*** Opening Given records ***

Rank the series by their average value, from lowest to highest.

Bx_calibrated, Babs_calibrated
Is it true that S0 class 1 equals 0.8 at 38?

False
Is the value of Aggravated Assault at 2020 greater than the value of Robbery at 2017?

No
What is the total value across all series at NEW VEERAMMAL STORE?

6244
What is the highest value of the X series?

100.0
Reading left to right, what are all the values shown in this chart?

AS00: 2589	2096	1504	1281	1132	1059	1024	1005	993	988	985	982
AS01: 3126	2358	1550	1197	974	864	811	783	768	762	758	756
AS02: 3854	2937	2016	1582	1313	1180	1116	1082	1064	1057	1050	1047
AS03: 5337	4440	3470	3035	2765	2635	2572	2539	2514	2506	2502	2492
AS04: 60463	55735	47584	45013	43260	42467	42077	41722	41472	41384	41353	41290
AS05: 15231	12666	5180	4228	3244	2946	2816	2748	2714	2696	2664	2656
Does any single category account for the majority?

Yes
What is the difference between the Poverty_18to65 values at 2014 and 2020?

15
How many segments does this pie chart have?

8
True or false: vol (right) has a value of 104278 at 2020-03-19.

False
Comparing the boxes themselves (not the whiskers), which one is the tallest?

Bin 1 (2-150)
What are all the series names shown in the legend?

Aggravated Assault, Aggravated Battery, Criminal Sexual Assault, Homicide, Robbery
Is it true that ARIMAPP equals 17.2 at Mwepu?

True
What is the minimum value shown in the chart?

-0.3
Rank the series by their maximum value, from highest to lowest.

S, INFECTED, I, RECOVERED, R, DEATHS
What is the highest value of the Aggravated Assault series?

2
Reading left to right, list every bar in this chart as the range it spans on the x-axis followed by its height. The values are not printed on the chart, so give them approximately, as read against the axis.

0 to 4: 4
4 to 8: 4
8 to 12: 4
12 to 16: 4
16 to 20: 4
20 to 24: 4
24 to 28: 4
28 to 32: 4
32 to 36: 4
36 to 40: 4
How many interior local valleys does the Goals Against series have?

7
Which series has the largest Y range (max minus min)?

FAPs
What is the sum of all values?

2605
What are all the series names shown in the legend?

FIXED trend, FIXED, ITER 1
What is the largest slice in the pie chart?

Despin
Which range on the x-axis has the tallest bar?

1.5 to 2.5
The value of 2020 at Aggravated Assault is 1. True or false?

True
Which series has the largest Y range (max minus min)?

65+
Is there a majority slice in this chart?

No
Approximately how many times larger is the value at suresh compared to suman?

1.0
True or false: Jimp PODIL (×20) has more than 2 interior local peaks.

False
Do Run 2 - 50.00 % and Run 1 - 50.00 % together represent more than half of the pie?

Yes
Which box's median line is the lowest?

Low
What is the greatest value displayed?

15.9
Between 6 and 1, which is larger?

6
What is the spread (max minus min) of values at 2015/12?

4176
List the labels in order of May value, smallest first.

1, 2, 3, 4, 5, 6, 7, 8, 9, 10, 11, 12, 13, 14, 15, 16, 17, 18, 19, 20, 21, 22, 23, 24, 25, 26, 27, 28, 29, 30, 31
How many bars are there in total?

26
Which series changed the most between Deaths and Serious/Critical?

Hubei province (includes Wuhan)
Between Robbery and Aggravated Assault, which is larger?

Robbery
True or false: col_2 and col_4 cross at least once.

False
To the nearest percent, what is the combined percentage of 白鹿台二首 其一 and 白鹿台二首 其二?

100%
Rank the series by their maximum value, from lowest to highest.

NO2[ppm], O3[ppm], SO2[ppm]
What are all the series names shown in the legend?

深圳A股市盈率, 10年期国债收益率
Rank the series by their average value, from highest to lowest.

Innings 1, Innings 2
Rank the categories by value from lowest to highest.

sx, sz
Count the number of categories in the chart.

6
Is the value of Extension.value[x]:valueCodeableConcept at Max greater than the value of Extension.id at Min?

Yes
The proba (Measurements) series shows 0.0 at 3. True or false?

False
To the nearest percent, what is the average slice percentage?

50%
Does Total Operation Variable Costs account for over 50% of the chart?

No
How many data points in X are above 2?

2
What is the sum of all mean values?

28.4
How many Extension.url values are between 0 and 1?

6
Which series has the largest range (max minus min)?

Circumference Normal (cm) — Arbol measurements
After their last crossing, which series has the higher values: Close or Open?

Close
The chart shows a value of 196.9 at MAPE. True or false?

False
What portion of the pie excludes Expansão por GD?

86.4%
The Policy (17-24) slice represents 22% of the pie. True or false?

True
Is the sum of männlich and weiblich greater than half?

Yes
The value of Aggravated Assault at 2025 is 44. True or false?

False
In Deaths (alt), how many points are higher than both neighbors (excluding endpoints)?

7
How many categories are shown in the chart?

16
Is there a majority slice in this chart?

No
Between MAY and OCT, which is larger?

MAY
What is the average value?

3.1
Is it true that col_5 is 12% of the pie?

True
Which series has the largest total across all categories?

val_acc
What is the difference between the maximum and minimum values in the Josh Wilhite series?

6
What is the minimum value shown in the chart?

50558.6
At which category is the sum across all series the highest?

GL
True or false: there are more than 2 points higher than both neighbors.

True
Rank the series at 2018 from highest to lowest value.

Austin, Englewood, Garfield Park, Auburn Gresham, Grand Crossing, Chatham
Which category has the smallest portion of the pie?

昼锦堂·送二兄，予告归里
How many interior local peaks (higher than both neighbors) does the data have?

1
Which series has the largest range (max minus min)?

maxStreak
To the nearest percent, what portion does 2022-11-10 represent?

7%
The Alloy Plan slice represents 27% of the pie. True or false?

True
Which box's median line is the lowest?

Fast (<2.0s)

*** Closing Given records ***

- **Task to complete**
Give only the number of lines in the records above that contain the string "data". Case counts.

- **Result of the exercise**
2